In brief, you can eat loads and, ideally, you'll eat a wide, healthy range of foods, enough to keep you full (which is where most diets fail) but obviously you'll cut down on (but you don't need to eliminate) the fermented and processed sugars (like cheese, bread, alcohol, chocolate ...) and fats (bacon rind, butter, you know the stuff). There are plenty of substitutes for sugars and fats. This tends to get me a pound or two off each week on average (0.5 - 1 kg) and so after a few weeks or months that makes quite a difference. 
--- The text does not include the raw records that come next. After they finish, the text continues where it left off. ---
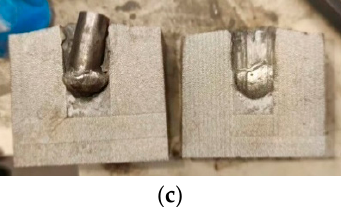
Figure 5. Perforation and morphology. ( a ) Perforation of the target. ( b ) Morphology of the F target. ( c ) Morphology of the projectile and the witness target.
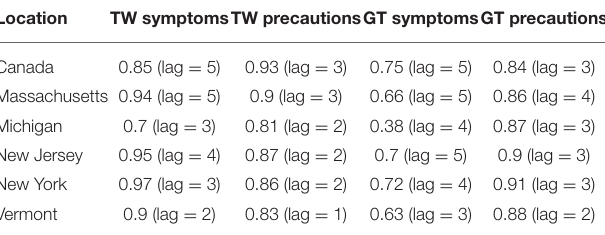
TABLE 4 | Correlation coefficients (r) of weekly online activities and COVID-19 cases.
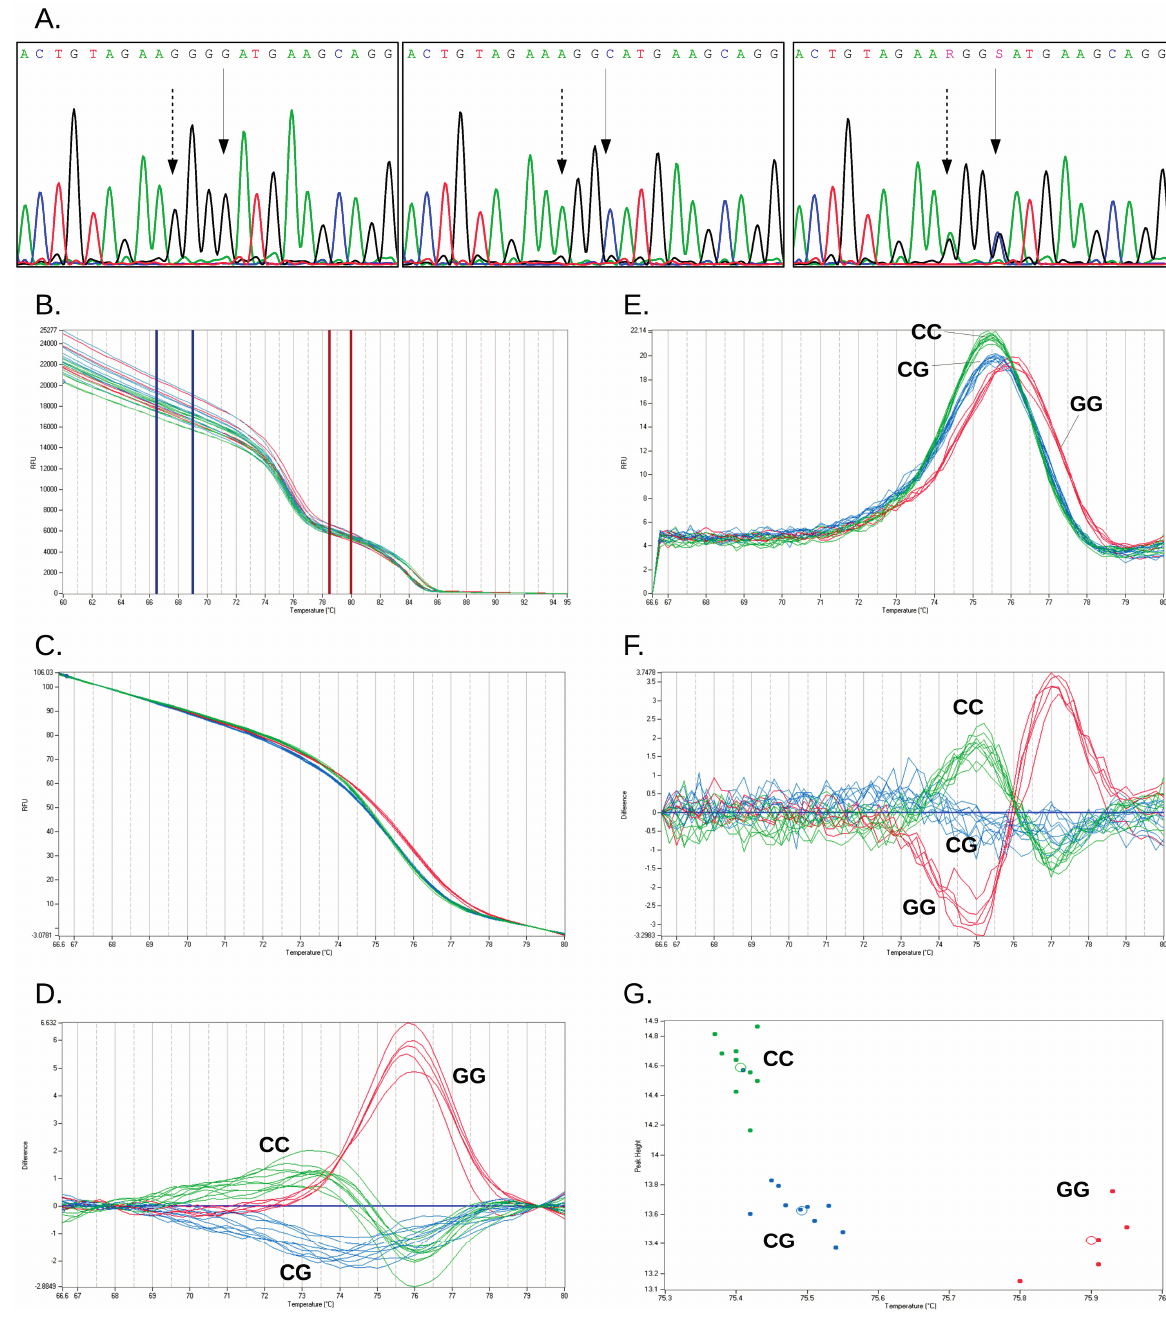
Figure 1. Genotyping of PNPLA3 rs738409 SNP by sequencing and high-resolution melting curve analysis. ( A ) Representative Sanger sequencing traces for the three genotypes of rs738409 (from left to right: CC, GG, and CG; note that Sanger sequencing was performed in genome orientation, which is opposite to the rs); continuous arrows show rs738409 position; dashed arrows: rs738408 position; ( B – G ) Representative curves for high resolution melting of rs738409 amplicons: ( B ) non-normalized melting curves and placement of normalization intervals; ( C ) normalized melting curves; ( D ) RFU difference clustering; ( E ) negative first derivative of the normalized melting curves; ( F ) dF/dT difference clustering; and ( G ) scatter-plot. PNPLA3 genotypes: red, GG; green, CC, blue,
My problem is that I got very overweight after my leg was damaged in 2018 and then, just as I was walking properly again, the pandemic came and locked us all indoors. By the end of 2020 I was huge and so losing the 30 kilos (5 stone) I needed to takes time. Every time I go away I lose some control of what I eat. For instance, I went away for four weeks in May/June and, two months later, I am still trying to get back to where I was before I went. Ideally, I want to get to my perfect weight and then it doesn't matter so much if I gain a bit after going out for a pizza with friends or going on holiday as it'll not then take months to get back to target. 

I've got about 30lb (13 kg) to lose at the moment.

So here are my honest Pink Whale photos. Tonight, in a newish dusty pink tee-shirt, accompanied by my blue whale (whom I am going to call Baloney), I look like this with no shaping undergarments. Yes, that's my bust in a normal underwired bra, no enhancement, and that's my tummy now. 

 

 
My chubby face in 2020. 

And me in 2022. Not as big but not slim either.

 

 

Anyway, that's me being a pink whale. 

If you see any other pink whale, just be glad it's not those pink elephants again. 

 

(These animated psychedelic pachyderms are, of course, from Disney's 1941 classic, Dumbo; another masterpiece.)